● **What the task asks**: For the entries below, the expected answer is the line with "Grillrost.com", the line with "Universalgröße - 30 x 40cm", and every line between them, exactly as written, and nothing more.

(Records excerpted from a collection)
-- Opening Marker --
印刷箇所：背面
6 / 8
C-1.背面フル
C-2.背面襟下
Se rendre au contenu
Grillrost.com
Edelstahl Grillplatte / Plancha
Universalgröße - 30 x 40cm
-- Closing Marker --
-- Opening Marker --
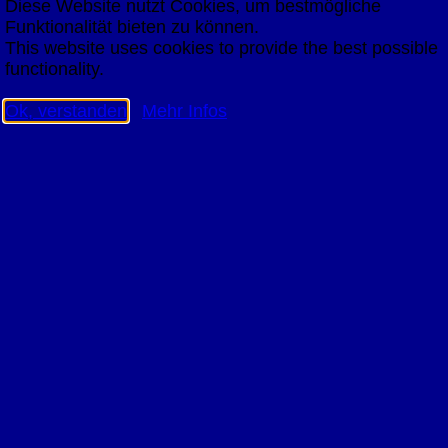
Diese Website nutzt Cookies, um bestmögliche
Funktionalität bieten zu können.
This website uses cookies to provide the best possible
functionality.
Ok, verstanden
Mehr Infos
-- Closing Marker --
● **Exercise output**:
Grillrost.com
Edelstahl Grillplatte / Plancha
Universalgröße - 30 x 40cm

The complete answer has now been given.